→ PASSAGE:
## Start

Prometheus's delta()
function can be inferior to subtraction with offset
The PromQL delta()
function is used on gauges to, well, let's quota its help text:
delta(v range-vector)
calculates the difference between the first and last value of each time series element in a range vectorv
, returning an instant vector with the given deltas and equivalent labels. The delta is extrapolated to cover the full time range as specified in the range vector selector, so that it is possible to get a non-integer result even if the sample values are all integers.
Given this description, you would expect that 'delta(yourmetric[24h])
'
is preferable to the essentially functionally equivalent but more
verbose version using offset
:
yourmetric - yourmetric offset 24h
(Ignoring some hand waving about any delta extrapolation and so on.)
Unfortunately it is not. In some situations, the offset
based version
can work when the delta()
version fails.
The fundamental problem is unsurprisingly related to Prometheus's
lack of label based optimization,
and it is that using delta()
attempts to load all samples in
the entire range into memory, even though most of them will be
ignored and discarded. If your metric has a lot of metric points,
for example because it has relatively high metric cardinality (many different label
values), attempting to load all of the samples into memory can trip
Prometheus limits and cause the delta()
-based version to fail.
The offset
based version only ever loads metric points from two
times, so it will almost always work.
On the one hand, it's easy to see how Prometheus's implementation
of PromQL
could wind up doing this. It is natural to write general code that
loads range vectors and then have delta()

## End

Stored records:
## Start

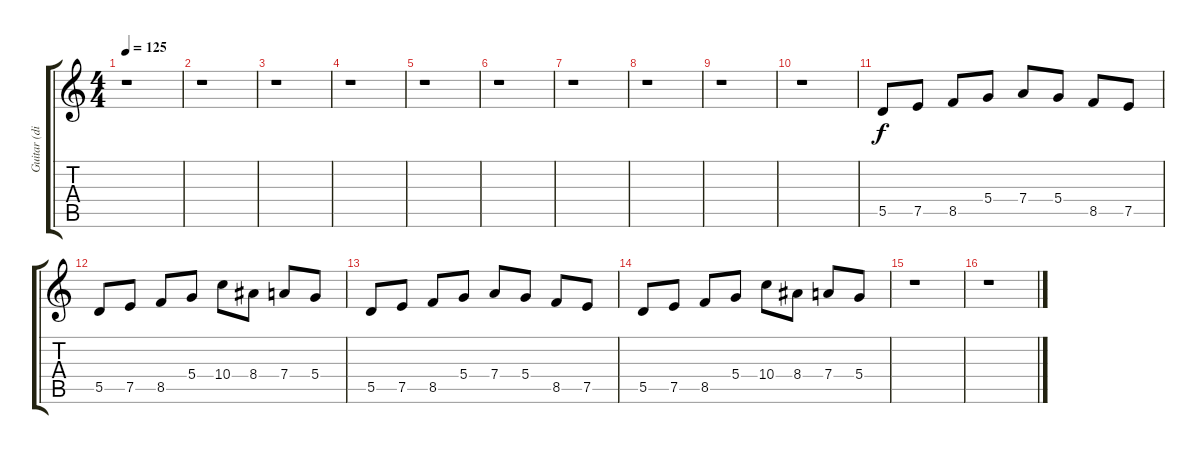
\track ("Guitar (distortion)" "Guitar (di") {instrument distortionguitar}
\staff {score tabs}
\tuning (E4 B3 G3 D3 A2 E2) {hide}
\ts (4 4)
\tempo 125
\clef g2
\ks c
r.1{dy f} |
r.1 |
r.1 |
r.1 |
r.1 |
r.1 |
r.1 |
r.1 |
r.1 |
r.1 |
5.5.8 7.5.8 8.5.8 5.4.8 7.4.8 5.4.8 8.5.8 7.5.8 |
5.5.8 7.5.8 8.5.8 5.4.8 10.4.8 8.4.8 7.4.8 5.4.8 |
5.5.8 7.5.8 8.5.8 5.4.8 7.4.8 5.4.8 8.5.8 7.5.8 |
5.5.8 7.5.8 8.5.8 5.4.8 10.4.8 8.4.8 7.4.8 5.4.8 |
r.1 |
r.1
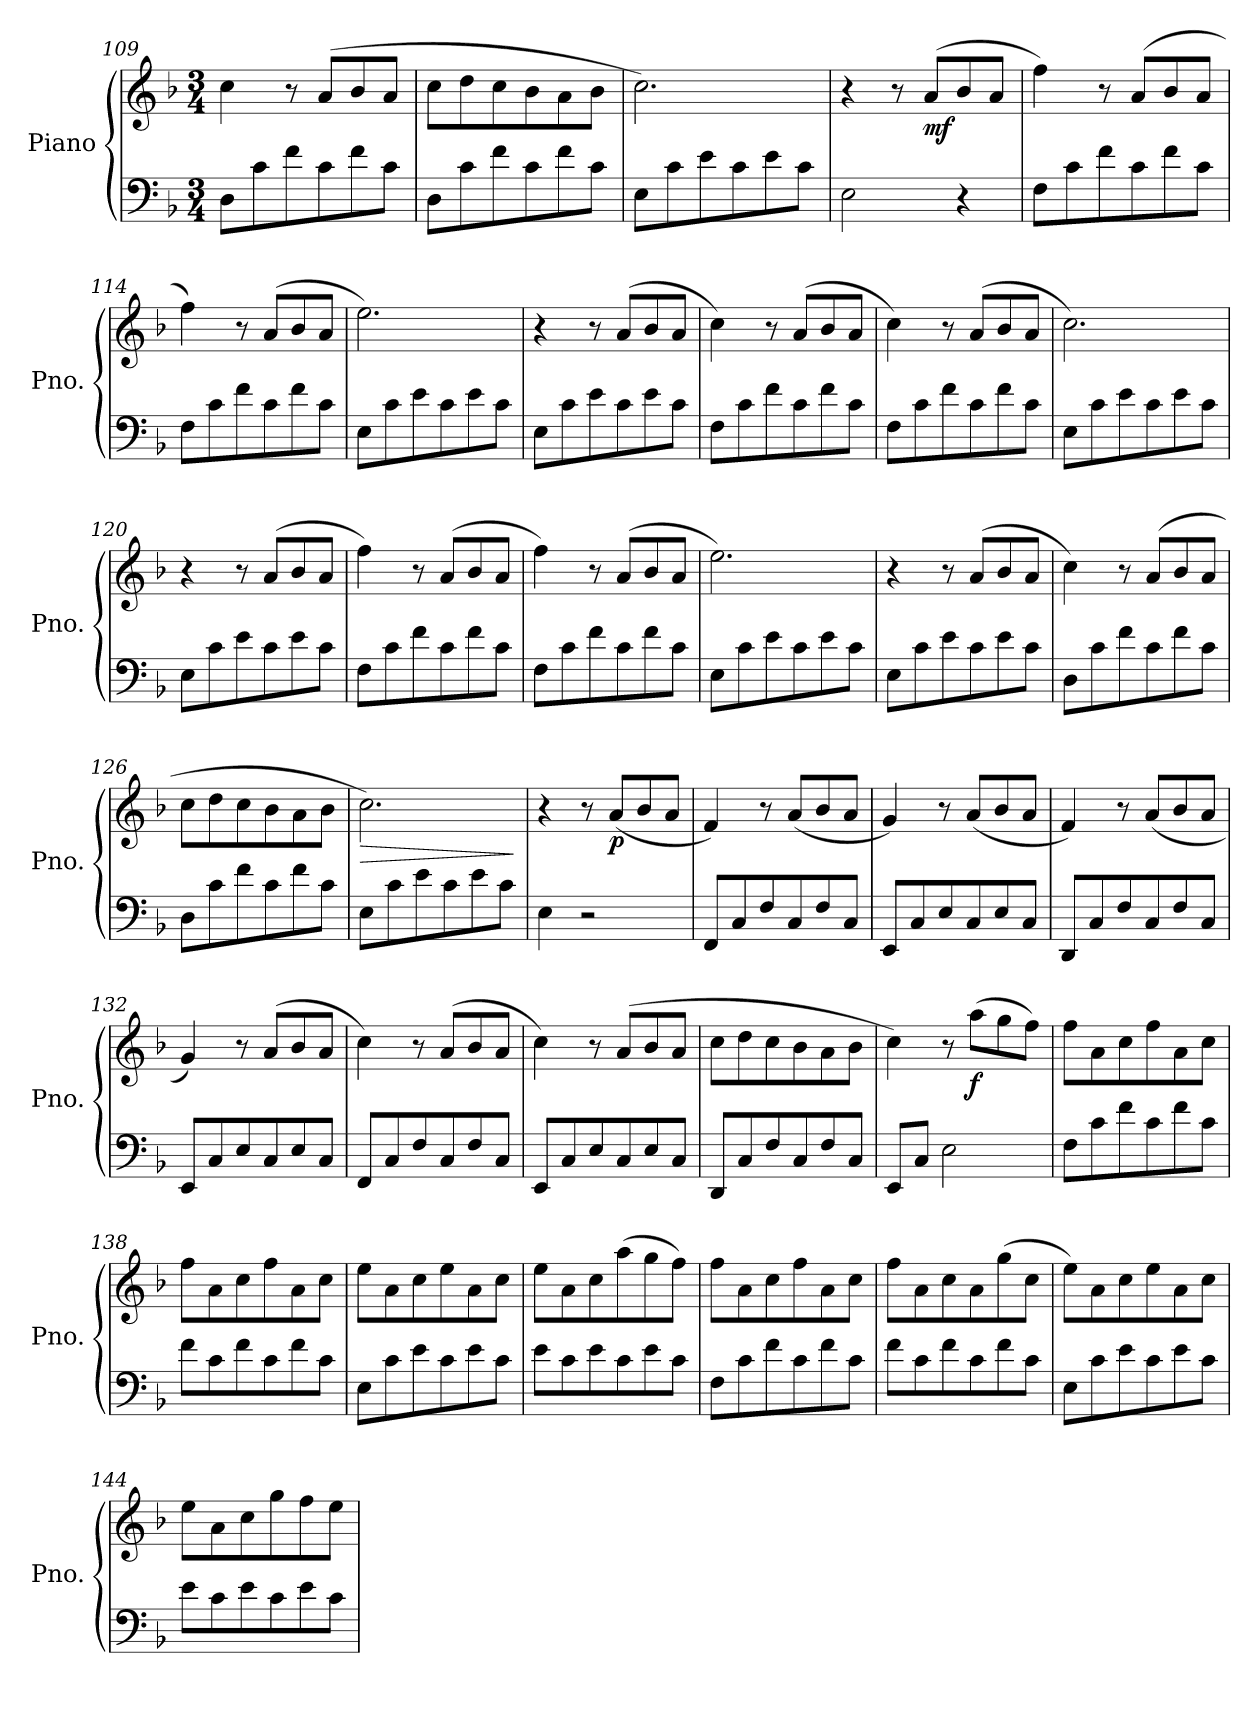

## End

→ TASKS AND EXERCISES:
- A) Copy the stretch of the PromQL delta() text from "attempts to load" through "version to fail.", word for word.
- B) Repeat all of the stored records verbatim, leaving out the pictures.

→ ANSWERS PER TASK:
- A)
attempts to load all samples in
the entire range into memory, even though most of them will be
ignored and discarded. If your metric has a lot of metric points,
for example because it has relatively high metric cardinality (many different label
values), attempting to load all of the samples into memory can trip
Prometheus limits and cause the delta()
-based version to fail.

- B)
\track ("Guitar (distortion)" "Guitar (di") {instrument distortionguitar}
\staff {score tabs}
\tuning (E4 B3 G3 D3 A2 E2) {hide}
\ts (4 4)
\tempo 125
\clef g2
\ks c
r.1{dy f} |
r.1 |
r.1 |
r.1 |
r.1 |
r.1 |
r.1 |
r.1 |
r.1 |
r.1 |
5.5.8 7.5.8 8.5.8 5.4.8 7.4.8 5.4.8 8.5.8 7.5.8 |
5.5.8 7.5.8 8.5.8 5.4.8 10.4.8 8.4.8 7.4.8 5.4.8 |
5.5.8 7.5.8 8.5.8 5.4.8 7.4.8 5.4.8 8.5.8 7.5.8 |
5.5.8 7.5.8 8.5.8 5.4.8 10.4.8 8.4.8 7.4.8 5.4.8 |
r.1 |
r.1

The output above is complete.